* [Exercise description]: Below are the entries to work from; restate word for word the portion that opens with the line containing "- **Request path**" and closes with the line containing "- **Resource** - The", keeping both.

(Beginning of Material to process)

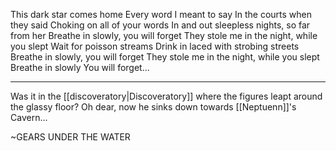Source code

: This dark star comes home
Every word I meant to say
In the courts when they said
Choking on all of your words
In and out sleepless nights, so far from her
Breathe in slowly, you will forget
They stole me in the night, while you slept
Wait for poisson streams
Drink in laced with strobing streets
Breathe in slowly, you will forget
They stole me in the night, while you slept
Breathe in slowly
You will forget...

---

Was it in the [[discoveratory|Discoveratory]] where the figures leapt around the glassy floor?
Oh dear, now he sinks down towards [[Neptuenn]]'s Cavern...

~GEARS UNDER THE WATER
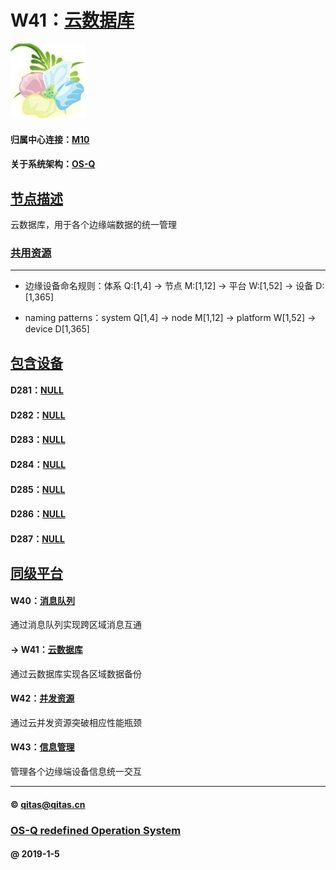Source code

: ﻿# W41：[云数据库](https://github.com/OS-Q/W40) 

[![sites](OS-Q/OS-Q.png)](http://www.OS-Q.com)

#### 归属中心连接：[M10](https://github.com/OS-Q/M10)

#### 关于系统架构：[OS-Q](https://github.com/OS-Q/OS-Q)

## [节点描述](https://github.com/OS-Q/W41/wiki) 

云数据库，用于各个边缘端数据的统一管理

### [共用资源](OS-Q/)


---

- 边缘设备命名规则：体系 Q:[1,4] -> 节点 M:[1,12] -> 平台 W:[1,52] -> 设备 D:[1,365]

- naming patterns：system Q[1,4] -> node M[1,12] -> platform W[1,52] -> device D[1,365]

## [包含设备](https://github.com/OS-Q/W41/wiki) 

#### D281：[NULL](https://github.com/OS-Q/D281)



#### D282：[NULL](https://github.com/OS-Q/D282)



#### D283：[NULL](https://github.com/OS-Q/D283)



#### D284：[NULL](https://github.com/OS-Q/D284)



#### D285：[NULL](https://github.com/OS-Q/D285)



#### D286：[NULL](https://github.com/OS-Q/D286)


#### D287：[NULL](https://github.com/OS-Q/D287)


## [同级平台](https://github.com/OS-Q/M10/wiki) 

#### W40：[消息队列](https://github.com/OS-Q/W40)

通过消息队列实现跨区域消息互通

#### -> W41：[云数据库](https://github.com/OS-Q/W41)

通过云数据库实现各区域数据备份

#### W42：[并发资源](https://github.com/OS-Q/W42)

通过云并发资源突破相应性能瓶颈

#### W43：[信息管理](https://github.com/OS-Q/W43)

管理各个边缘端设备信息统一交互


---

####  © qitas@qitas.cn
###  [OS-Q redefined Operation System](http://www.OS-Q.com)
####  @ 2019-1-5
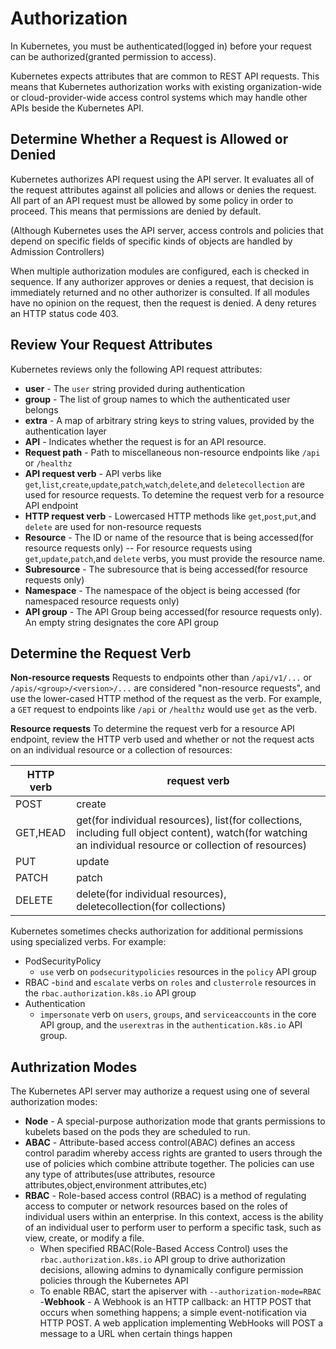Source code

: # Authorization

In Kubernetes, you must be authenticated(logged in) before your request can be authorized(granted permission to access).

Kubernetes expects attributes that are common to REST API requests. This means that Kubernetes authorization works with existing organization-wide or cloud-provider-wide access control systems which may handle other APIs beside the Kubernetes API.

## Determine Whether a Request is Allowed or Denied

Kubernetes authorizes API request using the API server. It evaluates all of the request attributes against all policies and allows or denies the request. All part of an API request must be allowed by some policy in order to proceed. This means that permissions are denied by default.

(Although Kubernetes uses the API server, access controls and policies that depend on specific fields of specific kinds of objects are handled by Admission Controllers)

When multiple authorization modules are configured, each is checked in sequence. If any authorizer approves or denies a request, that decision is immediately returned and no other authorizer is consulted. If all modules have no opinion on the request, then the request is denied. A deny retures an HTTP status code 403.

## Review Your Request Attributes

Kubernetes reviews only the following API request attributes:

- **user** - The `user` string provided during authentication
- **group** - The list of group names to which the authenticated user belongs
- **extra** - A map of arbitrary string keys to string values, provided by the authentication layer
- **API** - Indicates whether the request is for an API resource.
- **Request path** - Path to miscellaneous non-resource endpoints like `/api` or `/healthz`
- **API request verb** - API verbs like `get`,`list`,`create`,`update`,`patch`,`watch`,`delete`,and `deletecollection` are used for resource requests. To detemine the request verb for a resource API endpoint
- **HTTP request verb** - Lowercased HTTP methods like `get`,`post`,`put`,and `delete` are used for non-resource requests
- **Resource** - The ID or name of the resource that is being accessed(for resource requests only) -- For resource requests using `get`,`update`,`patch`,and `delete` verbs, you must provide the resource name.
- **Subresource** - The subresource that is being accessed(for resource requests only)
- **Namespace** - The namespace of the object is being accessed (for namespaced resource requests only)
- **API group** - The API Group being accessed(for resource requests only). An empty string designates the core API group

## Determine the Request Verb

**Non-resource requests** Requests to endpoints other than `/api/v1/...` or `/apis/<group>/<version>/...` are considered "non-resource requests", and use the lower-cased HTTP method of the request as the verb. For example, a `GET` request to endpoints like `/api` or `/healthz` would use `get` as the verb.

**Resource requests** To determine the request verb for a resource API endpoint, review the HTTP verb used and whether or not the request acts on an individual resource or a collection of resources:

|HTTP verb|request verb|
|-|-|
|POST|create|
|GET,HEAD|get(for individual resources), list(for collections, including full object content), watch(for watching an individual resource or collection of resources)|
|PUT|update|
|PATCH|patch|
|DELETE|delete(for individual resources), deletecollection(for collections)|

Kubernetes sometimes checks authorization for additional permissions using specialized verbs. For example:

- PodSecurityPolicy
    - `use` verb on `podsecuritypolicies` resources in the `policy` API group
- RBAC
    -`bind` and `escalate` verbs on `roles` and `clusterrole` resources in the `rbac.authorization.k8s.io` API group
- Authentication
    - `impersonate` verb on `users`, `groups`, and `serviceaccounts` in the core API group, and the `userextras` in the `authentication.k8s.io` API group.

## Authrization Modes

The Kubernetes API server may authorize a request using one of several authorization modes:

- **Node** - A special-purpose authorization mode that grants permissions to kubelets based on the pods they are scheduled to run.
- **ABAC** - Attribute-based access control(ABAC) defines an access control paradim whereby access rights are granted to users through the use of policies which combine attribute together. The policies can use any type of attributes(use attributes, resource attributes,object,environment attributes,etc)
- **RBAC** - Role-based access control (RBAC) is a method of regulating access to computer or network resources based on the roles of individual users within an enterprise. In this context, access is the ability of an individual user to perform user to perform a specific task, such as view, create, or modify a file.
    - When specified RBAC(Role-Based Access Control) uses the `rbac.authorization.k8s.io` API group to drive authorization decisions, allowing admins to dynamically configure permission policies through the Kubernetes API
    - To enable RBAC, start the apiserver with `--authorization-mode=RBAC`
-**Webhook** - A Webhook is an HTTP callback: an HTTP POST that occurs when something happens; a simple event-notification via HTTP POST. A web application implementing WebHooks will POST a message to a URL when certain things happen
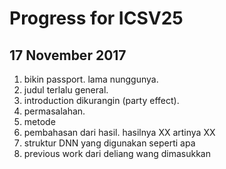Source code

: # Progress for ICSV25

## 17 November 2017

1. bikin passport. lama nunggunya.
2. judul terlalu general.
3. introduction dikurangin (party effect).
4. permasalahan.
5. metode
6. pembahasan dari hasil. hasilnya XX artinya XX
7. struktur DNN yang digunakan seperti apa
8. previous work dari deliang wang dimasukkan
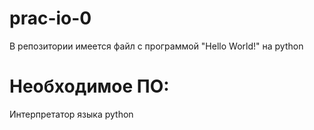 # prac-io-0
В репозитории имеется файл с программой "Hello World!" на python
# Необходимое ПО:
Интерпретатор языка python
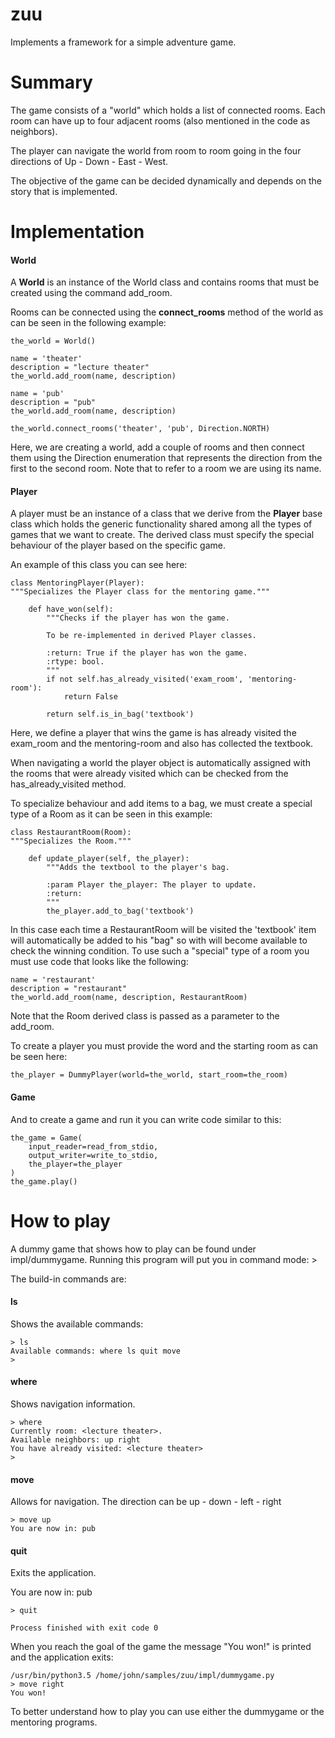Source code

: # zuu
Implements a framework for a simple adventure game.

# Summary

The game consists of a "world" which holds a list of connected rooms. Each room
can have up to four adjacent rooms (also mentioned in the code as neighbors).

The player can navigate the world from room to room going in the four directions
of Up - Down - East - West.  

The objective of the game can be decided dynamically and depends on the story
that is implemented.

# Implementation

#### World

A **World** is an instance of the World class and contains rooms that must be 
created using the command add_room. 

Rooms can be connected using the **connect_rooms** method of the world as can 
be seen in the following example:

    the_world = World()

    name = 'theater'
    description = "lecture theater"
    the_world.add_room(name, description)

    name = 'pub'
    description = "pub"
    the_world.add_room(name, description)

    the_world.connect_rooms('theater', 'pub', Direction.NORTH)
      
Here, we are creating a world, add a couple of rooms and then connect them
using the Direction enumeration that represents the direction from the
first to the second room. Note that to refer to a room we are using
its name. 

#### Player

A player must be an instance of a class that we derive from the **Player**
base class which holds the generic functionality shared among all the types
of games that we want to create.  The derived class must specify the special
behaviour of the player based on the specific game.

An example of this class you can see here:

    class MentoringPlayer(Player):
    """Specializes the Player class for the mentoring game."""

        def have_won(self):
            """Checks if the player has won the game.
    
            To be re-implemented in derived Player classes.
    
            :return: True if the player has won the game.
            :rtype: bool.
            """
            if not self.has_already_visited('exam_room', 'mentoring-room'):
                return False
    
            return self.is_in_bag('textbook')
 
Here, we define a player that wins the game is has already visited the
exam_room and the mentoring-room and also has collected the textbook.

When navigating a world the player object is automatically assigned with
the rooms that were already visited which can be checked from the
has_already_visited method.

To specialize behaviour and add items to a bag, we must create a special
type of a Room as it can be seen in this example:

    class RestaurantRoom(Room):
    """Specializes the Room."""

        def update_player(self, the_player):
            """Adds the textbool to the player's bag.
    
            :param Player the_player: The player to update.
            :return:
            """
            the_player.add_to_bag('textbook')
     

In this case each time a RestaurantRoom will be visited the 'textbook' item
will automatically be added to his "bag" so with will become available to
check the winning condition.  To use such a "special" type of a room
you must use code that looks like the following:

    name = 'restaurant'
    description = "restaurant"
    the_world.add_room(name, description, RestaurantRoom)

Note that the Room derived class is passed as a parameter to the add_room.

To create a player you must provide the word and the starting room as 
can be seen here:

    the_player = DummyPlayer(world=the_world, start_room=the_room)

#### Game

And to create a game and run it you can write code similar to this:

    the_game = Game(
        input_reader=read_from_stdio,
        output_writer=write_to_stdio,
        the_player=the_player
    )
    the_game.play()



# How to play
A dummy game that shows how to play can be found under impl/dummygame. Running
this program will put you in command mode:
    > 
    
The build-in commands are:

#### ls

Shows the available commands:

    > ls
    Available commands: where ls quit move
    >
     

#### where

Shows navigation information. 

    > where
    Currently room: <lecture theater>. 
    Available neighbors: up right 
    You have already visited: <lecture theater>
    >
 
#### move <direction>

Allows for navigation. The direction can be up - down - left - right

    > move up
    You are now in: pub 

#### quit

Exits the application.

You are now in: pub
 
    > quit

    Process finished with exit code 0

When you reach the goal of the game the message "You won!" is printed and
the application exits:

    /usr/bin/python3.5 /home/john/samples/zuu/impl/dummygame.py
    > move right
    You won!

To better understand how to play you can use either the dummygame or the
mentoring programs.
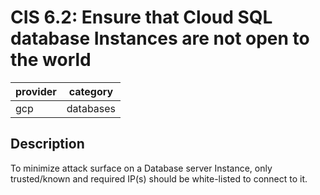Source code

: # CIS 6.2: Ensure that Cloud SQL database Instances are not open to the world

provider | category
--- | ---
gcp | databases

## Description
To minimize attack surface on a Database server Instance, only trusted/known and required IP(s) should be white-listed to connect to it.
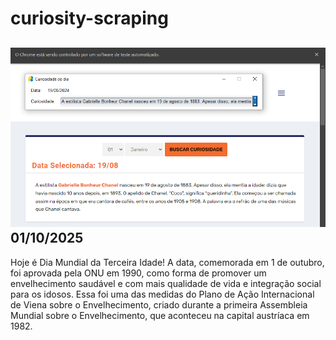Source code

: # curiosity-scraping
![Budget](./execucao.png)
01/10/2025
-
Hoje é Dia Mundial da Terceira Idade! A data, comemorada em 1 de outubro, foi aprovada pela ONU em 1990, como forma de promover um envelhecimento saudável e com mais qualidade de vida e integração social para os idosos. Essa foi uma das medidas do Plano de Ação Internacional de Viena sobre o Envelhecimento, criado durante a primeira Assembleia Mundial sobre o Envelhecimento, que aconteceu na capital austríaca em 1982.

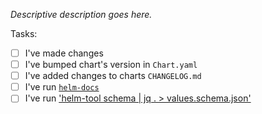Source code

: _Descriptive description goes here._

Tasks:

- [ ] I've made changes
- [ ] I've bumped chart's version in `Chart.yaml`
- [ ] I've added changes to charts `CHANGELOG.md`
- [ ] I've run [`helm-docs`](https://github.com/norwoodj/helm-docs)
- [ ] I've run ['helm-tool schema | jq . > values.schema.json'](https://github.com/cert-manager/helm-tool)
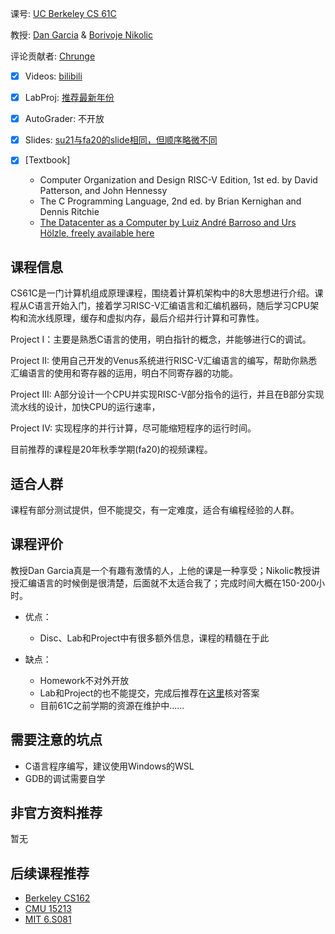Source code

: 课号: [UC Berkeley CS 61C](https://cs61c.org/su21/)

教授: [Dan Garcia](https://www2.eecs.berkeley.edu/Faculty/Homepages/garcia.html) & [Borivoje Nikolic](https://people.eecs.berkeley.edu/~bora/)

评论贡献者: [Chrunge](https://github.com/Chrunge)

- [X] Videos: [bilibili](https://www.bilibili.com/video/BV1jy4y1E7AY)

- [X] LabProj: [推荐最新年份](https://github.com/61c-teach)

- [X] AutoGrader: 不开放

- [X] Slides: [su21与fa20的slide相同，但顺序略微不同](https://cs61c.org/su21/)

- [X] [Textbook]
  - Computer Organization and Design RISC-V Edition, 1st ed. by David Patterson, and John Hennessy
  - The C Programming Language, 2nd ed. by Brian Kernighan and Dennis Ritchie
  - [The Datacenter as a Computer by Luiz André Barroso and Urs Hölzle, freely available here](https://inst.eecs.berkeley.edu/~cs61c/resources/WSCBarrosoHolzle.pdf)

## 课程信息

CS61C是一门计算机组成原理课程，围绕着计算机架构中的8大思想进行介绍。课程从C语言开始入门，接着学习RISC-V汇编语言和汇编机器码，随后学习CPU架构和流水线原理，缓存和虚拟内存，最后介绍并行计算和可靠性。

Project I：主要是熟悉C语言的使用，明白指针的概念，并能够进行C的调试。

Project II: 使用自己开发的Venus系统进行RISC-V汇编语言的编写，帮助你熟悉汇编语言的使用和寄存器的运用，明白不同寄存器的功能。

Project III: A部分设计一个CPU并实现RISC-V部分指令的运行，并且在B部分实现流水线的设计，加快CPU的运行速率，

Project IV: 实现程序的并行计算，尽可能缩短程序的运行时间。

目前推荐的课程是20年秋季学期(fa20)的视频课程。

## 适合人群

课程有部分测试提供，但不能提交，有一定难度，适合有编程经验的人群。

## 课程评价

教授Dan Garcia真是一个有趣有激情的人，上他的课是一种享受；Nikolic教授讲授汇编语言的时候倒是很清楚，后面就不太适合我了；完成时间大概在150-200小时。

- 优点：
  - Disc、Lab和Project中有很多额外信息，课程的精髓在于此

- 缺点：
  - Homework不对外开放
  - Lab和Project的也不能提交，完成后推荐在[这里](https://github.com/PKUFlyingPig/CS61C-summer20)核对答案
  - 目前61C之前学期的资源在维护中......

## 需要注意的坑点

- C语言程序编写，建议使用Windows的WSL
- GDB的调试需要自学

## 非官方资料推荐

暂无

## 后续课程推荐

- [Berkeley CS162](https://cs162.org)
- [CMU 15213](https://github.com/conanhujinming/comments-for-awesome-courses/tree/main/CMU15213%E8%AE%A1%E7%AE%97%E6%9C%BA%E7%B3%BB%E7%BB%9F%E5%AF%BC%E8%AE%BA)
- [MIT 6.S081](https://conanhujinming.github.io/comments-for-awesome-courses/MIT6.S081%E6%93%8D%E4%BD%9C%E7%B3%BB%E7%BB%9F%E5%AF%BC%E8%AE%BA.html)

(End of Material to process)

* [Task answer]:
- **Request path** - Path to miscellaneous non-resource endpoints like `/api` or `/healthz`
- **API request verb** - API verbs like `get`,`list`,`create`,`update`,`patch`,`watch`,`delete`,and `deletecollection` are used for resource requests. To detemine the request verb for a resource API endpoint
- **HTTP request verb** - Lowercased HTTP methods like `get`,`post`,`put`,and `delete` are used for non-resource requests
- **Resource** - The ID or name of the resource that is being accessed(for resource requests only) -- For resource requests using `get`,`update`,`patch`,and `delete` verbs, you must provide the resource name.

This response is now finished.